BEGIN Data to use

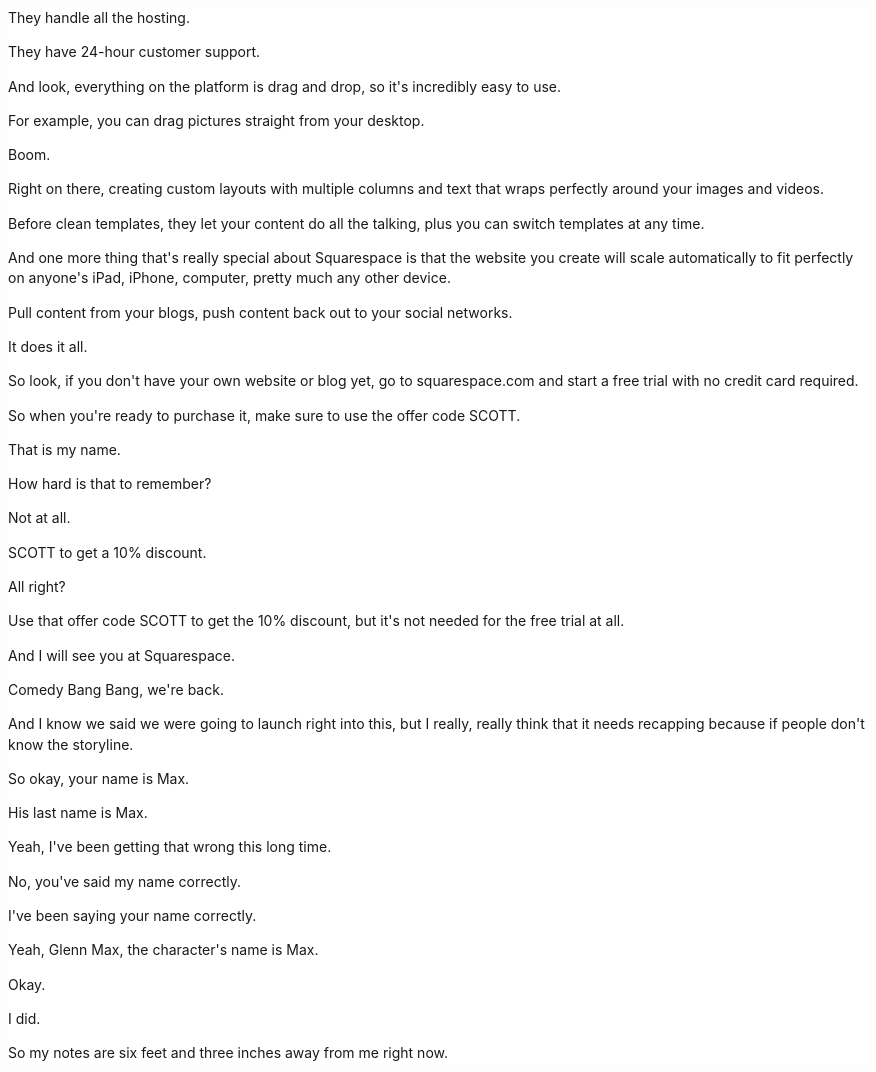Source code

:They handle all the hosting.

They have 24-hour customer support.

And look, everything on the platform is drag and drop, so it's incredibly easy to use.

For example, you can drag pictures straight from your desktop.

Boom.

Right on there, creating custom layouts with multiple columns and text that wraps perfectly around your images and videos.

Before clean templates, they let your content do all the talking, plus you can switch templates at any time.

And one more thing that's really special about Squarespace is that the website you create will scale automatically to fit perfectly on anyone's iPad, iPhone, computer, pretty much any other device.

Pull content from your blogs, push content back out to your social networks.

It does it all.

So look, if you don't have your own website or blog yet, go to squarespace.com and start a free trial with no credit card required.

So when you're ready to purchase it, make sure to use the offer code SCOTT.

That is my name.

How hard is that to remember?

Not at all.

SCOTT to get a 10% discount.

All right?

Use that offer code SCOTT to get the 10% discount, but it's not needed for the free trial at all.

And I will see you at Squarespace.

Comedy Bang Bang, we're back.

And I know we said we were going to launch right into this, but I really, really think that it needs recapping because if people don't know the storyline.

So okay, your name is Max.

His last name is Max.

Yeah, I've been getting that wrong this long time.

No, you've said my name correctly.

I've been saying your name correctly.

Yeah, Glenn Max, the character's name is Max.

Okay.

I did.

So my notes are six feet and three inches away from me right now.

END Data to use
BEGIN Data to use

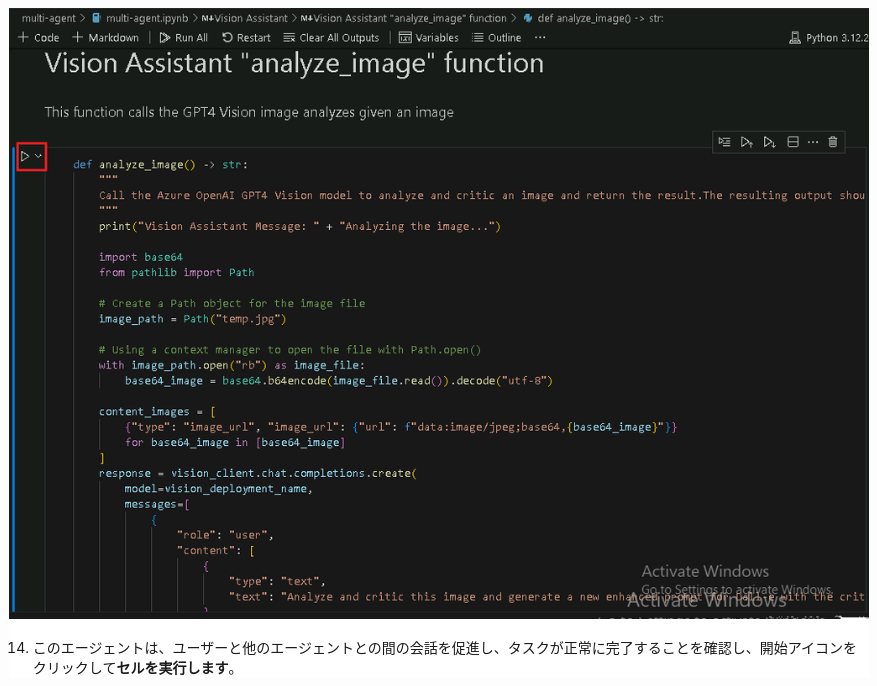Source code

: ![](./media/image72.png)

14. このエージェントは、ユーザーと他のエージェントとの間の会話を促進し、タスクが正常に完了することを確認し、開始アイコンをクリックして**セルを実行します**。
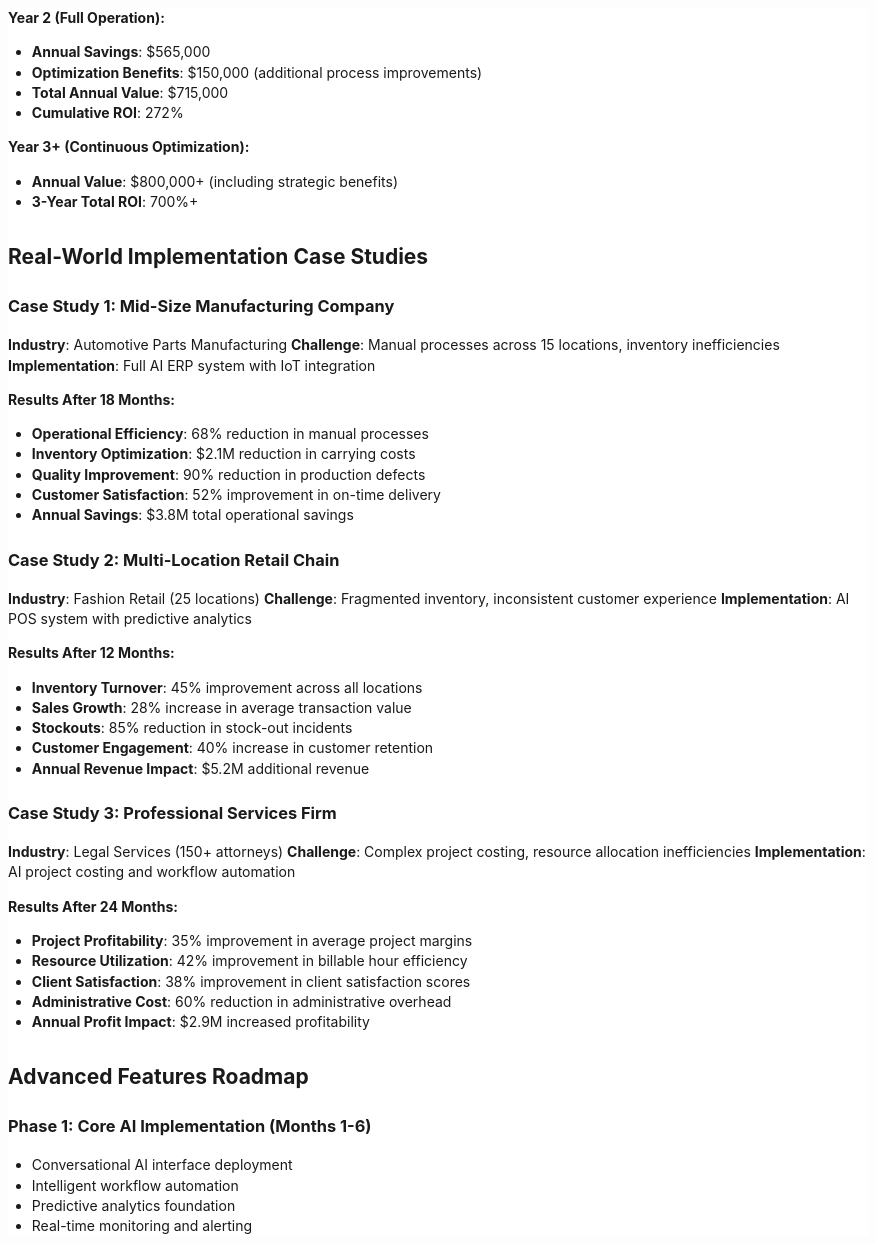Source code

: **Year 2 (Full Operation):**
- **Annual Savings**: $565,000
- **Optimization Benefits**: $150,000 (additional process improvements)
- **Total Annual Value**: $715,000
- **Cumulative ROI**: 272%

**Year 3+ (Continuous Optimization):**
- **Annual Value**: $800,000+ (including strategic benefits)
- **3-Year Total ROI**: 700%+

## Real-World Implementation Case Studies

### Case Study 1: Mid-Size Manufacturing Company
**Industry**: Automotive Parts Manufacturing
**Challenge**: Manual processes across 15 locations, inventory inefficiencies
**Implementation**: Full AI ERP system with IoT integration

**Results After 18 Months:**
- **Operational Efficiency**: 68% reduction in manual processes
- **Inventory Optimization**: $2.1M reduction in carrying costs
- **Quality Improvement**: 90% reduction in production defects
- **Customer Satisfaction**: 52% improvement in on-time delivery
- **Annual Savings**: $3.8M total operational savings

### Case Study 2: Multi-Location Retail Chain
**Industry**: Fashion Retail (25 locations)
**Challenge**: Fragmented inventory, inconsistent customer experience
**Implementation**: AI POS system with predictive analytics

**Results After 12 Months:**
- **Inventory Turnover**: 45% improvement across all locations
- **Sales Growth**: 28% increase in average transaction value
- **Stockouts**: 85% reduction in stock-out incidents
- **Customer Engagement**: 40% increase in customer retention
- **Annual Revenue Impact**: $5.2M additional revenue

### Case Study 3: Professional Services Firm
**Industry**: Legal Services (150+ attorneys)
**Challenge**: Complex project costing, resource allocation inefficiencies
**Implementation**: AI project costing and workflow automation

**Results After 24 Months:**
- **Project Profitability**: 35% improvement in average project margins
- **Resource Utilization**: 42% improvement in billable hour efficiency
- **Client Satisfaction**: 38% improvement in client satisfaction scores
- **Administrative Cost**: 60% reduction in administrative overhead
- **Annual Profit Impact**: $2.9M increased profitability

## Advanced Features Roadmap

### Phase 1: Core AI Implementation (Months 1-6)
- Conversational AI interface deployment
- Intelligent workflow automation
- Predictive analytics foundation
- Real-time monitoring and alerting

END Data to use
BEGIN Data to use

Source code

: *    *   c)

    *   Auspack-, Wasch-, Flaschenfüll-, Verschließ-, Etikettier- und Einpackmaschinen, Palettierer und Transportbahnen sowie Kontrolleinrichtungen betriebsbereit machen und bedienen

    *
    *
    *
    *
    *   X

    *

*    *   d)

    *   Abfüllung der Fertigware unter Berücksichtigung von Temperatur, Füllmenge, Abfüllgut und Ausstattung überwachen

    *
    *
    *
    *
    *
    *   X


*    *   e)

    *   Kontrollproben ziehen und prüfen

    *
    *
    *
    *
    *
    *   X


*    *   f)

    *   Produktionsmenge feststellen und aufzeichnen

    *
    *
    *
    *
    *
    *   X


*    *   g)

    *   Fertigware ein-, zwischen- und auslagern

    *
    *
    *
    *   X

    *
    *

END Data to use

_About this exercise_. Only the count is needed: the number of lines in the data that include the word "have".

_Response below_. 2